Several variants in GDF3 (mostly missense) were reported to be associated with autosomal dominant ocular and skeletal anomalies. Some of these variants are probably too common in the healthy population to be a primary cause of disease (Ye et al. 2010. PubMed ID: 19864492; Patel et al. 2018. PubMed ID: 29450879). The GDF3 protein, coded by GDF3, is a member of bone morphogenetic protein family in the transforming growth factor beta (TGFβ) superfamily, which regulates the growth and maturation of bone and cartilage.

MEOX1, coded by MEOX1, is a homeodomain-containing protein that is highly expressed in mesodermally derived embryonic tissues and plays a key role in all somite development (Skuntz et al. 2009. PubMed ID: 19520072). To date, four homozygous causative variants (1 missense, 3 truncating) have been reported in four presumably unrelated consanguineous KFS families (Bayrakli et al. 2013. PubMed ID: 24073994; Mohamed et al. 2013. PubMed ID: 23290072; Lefebvre et al. 2018. PubMed ID: 29459493).

MYO18B is not a well-studied gene. Only a few variants are documented in HGMD, but one homozygous nonsense variant was reported in one consanguineous family with Klippel-Feil anomaly, myopathy, and characteristic facies (Alazami et al. 2015. PubMed ID: 25748484).

The PAX1 protein coded by the PAX1 gene is a member of the paired box family of transcription factors that plays a key role in pattern formation during embryogenesis and development of the vertebral column.
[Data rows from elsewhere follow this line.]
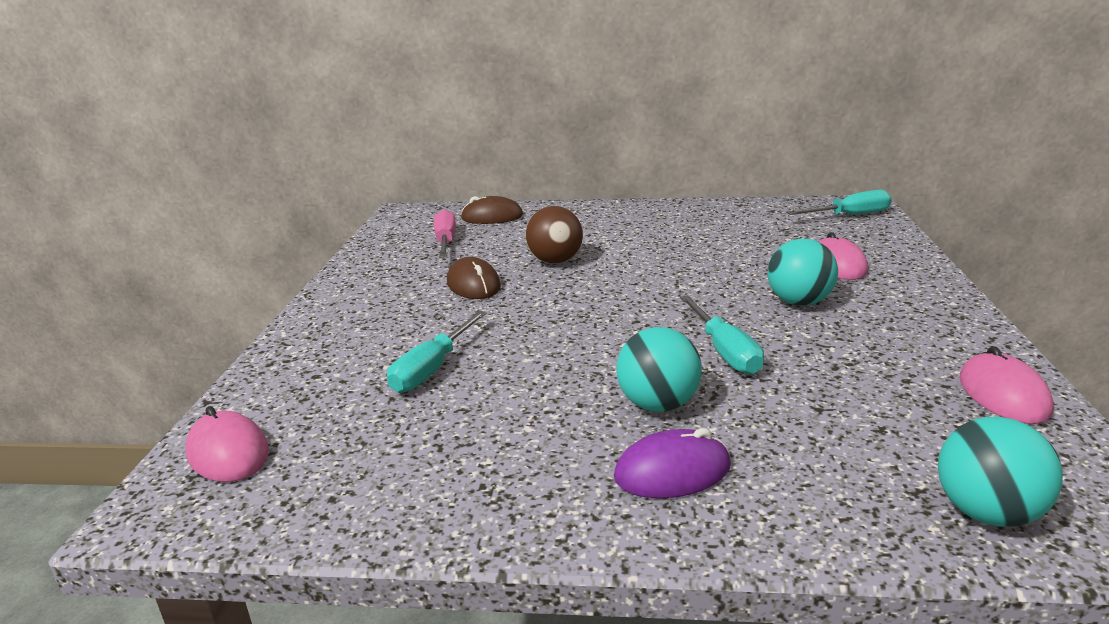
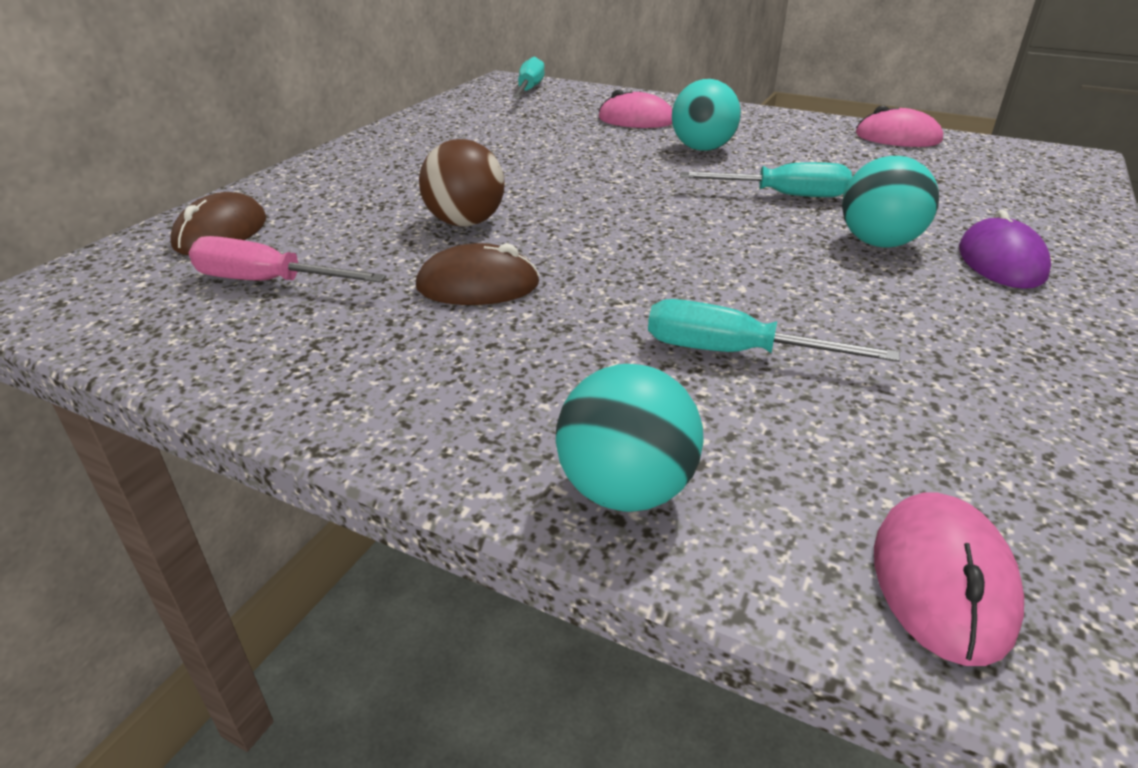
camera: 70 degrees left, 10 degrees up
pink mouse [186,406,269,482] -> pink mouse turned 60 degrees counterclockwise [874,492,1024,666]
turquoise screwdriver [387,311,487,393] -> turquoise screwdriver turned 150 degrees clockwise [648,299,900,362]
turquoise ball [938,417,1063,526] -> turquoise ball moved to [556,364,704,512]

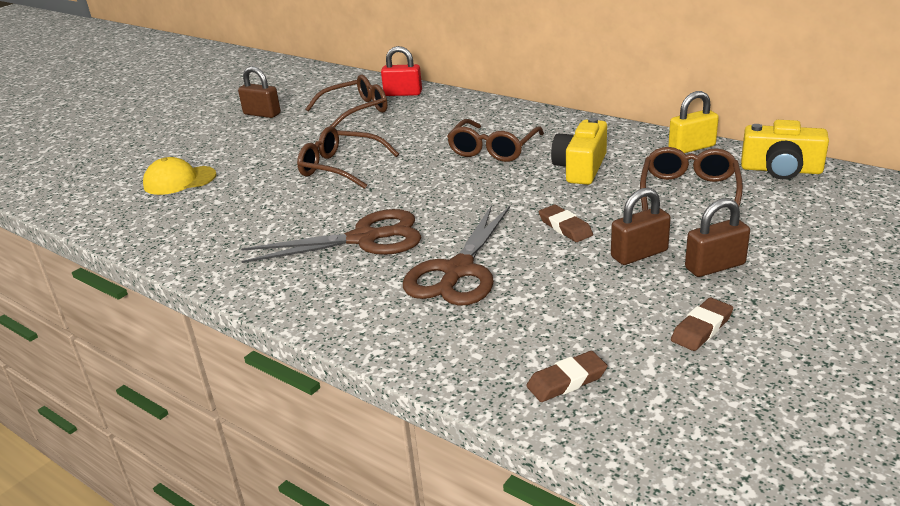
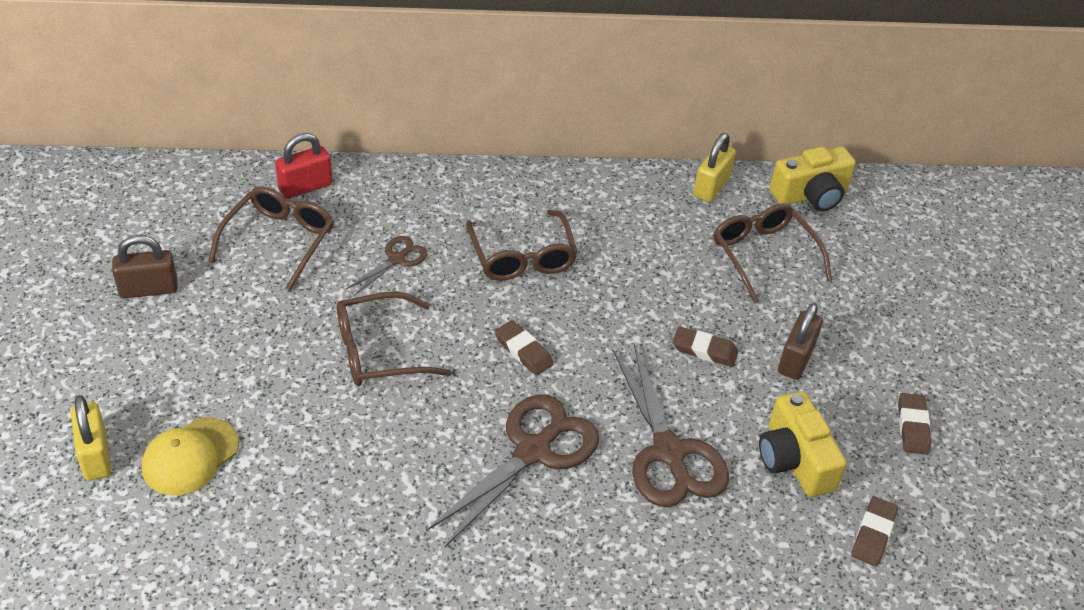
camera: 45 degrees left, 15 degrees up
yellow camera [551,117,607,185] -> yellow camera moved to [759,391,847,497]
brown padlock [685,198,750,277] -> none
none -> yellow padlock [71,395,112,480]
none -> brown scissors [346,236,427,295]
none -> brown eraser [495,320,554,376]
Homozygous defects of PAX1 in mice showed mild vertebral defects (Adham et al. 2005. PubMed ID: 16093716). Rare variants in the PAX1 gene have been reported in a few patients with KFS, autosomal recessive otofaciocervical syndrome (McGaughran et al. 2003. PubMed ID: 12774041; Pohl et al. 2013. PubMed ID: 23851939). The inheritance pattern of PAX1 related KFS is not fully defined (McGaughran et al. 2003. PubMed ID: 12774041). The documented PAX1 variants are: missense (5), truncating (3) and splicing (2).

Only two RIPPLY2 truncating variants and one splicing variant were reported in three patients from two families with autosomal recessive vertebral segmentation defects or KFS (Karaca et al. 2015. PubMed ID: 26238661; McInerney-Leo et al. 2015. PubMed ID: 25343988).

De novo pathogenic variants do not seem to be a major contributing factor for KFS as to our knowledge, none have been reported (HGMD).

See individual gene summaries for more information about molecular biology of gene products and spectra of pathogenic variants.

Clinical sensitivity is difficult to estimate because only a small number of patients with KFS have been reported. Analytical sensitivity should be high.

This test is performed using Next-Gen sequencing with additional Sanger sequencing as necessary.

This panel provides 100% coverage of all coding exons of the genes plus 10 bases of flanking noncoding DNA in all available transcripts along with other non-coding regions in which pathogenic variants have been identified at PreventionGenetics or reported elsewhere. We define coverage as ≥20X NGS reads or Sanger sequencing. PGnome panels typically provide slightly increased coverage over the PGxome equivalent. PGnome sequencing panels have the added benefit of additional analysis and reporting of deep intronic regions (where applicable).

Dependent on the sequencing backbone selected for this testing, discounted reflex testing to any other similar backbone-based test is available (i.e., PGxome panel to whole PGxome; PGnome panel to whole PGnome).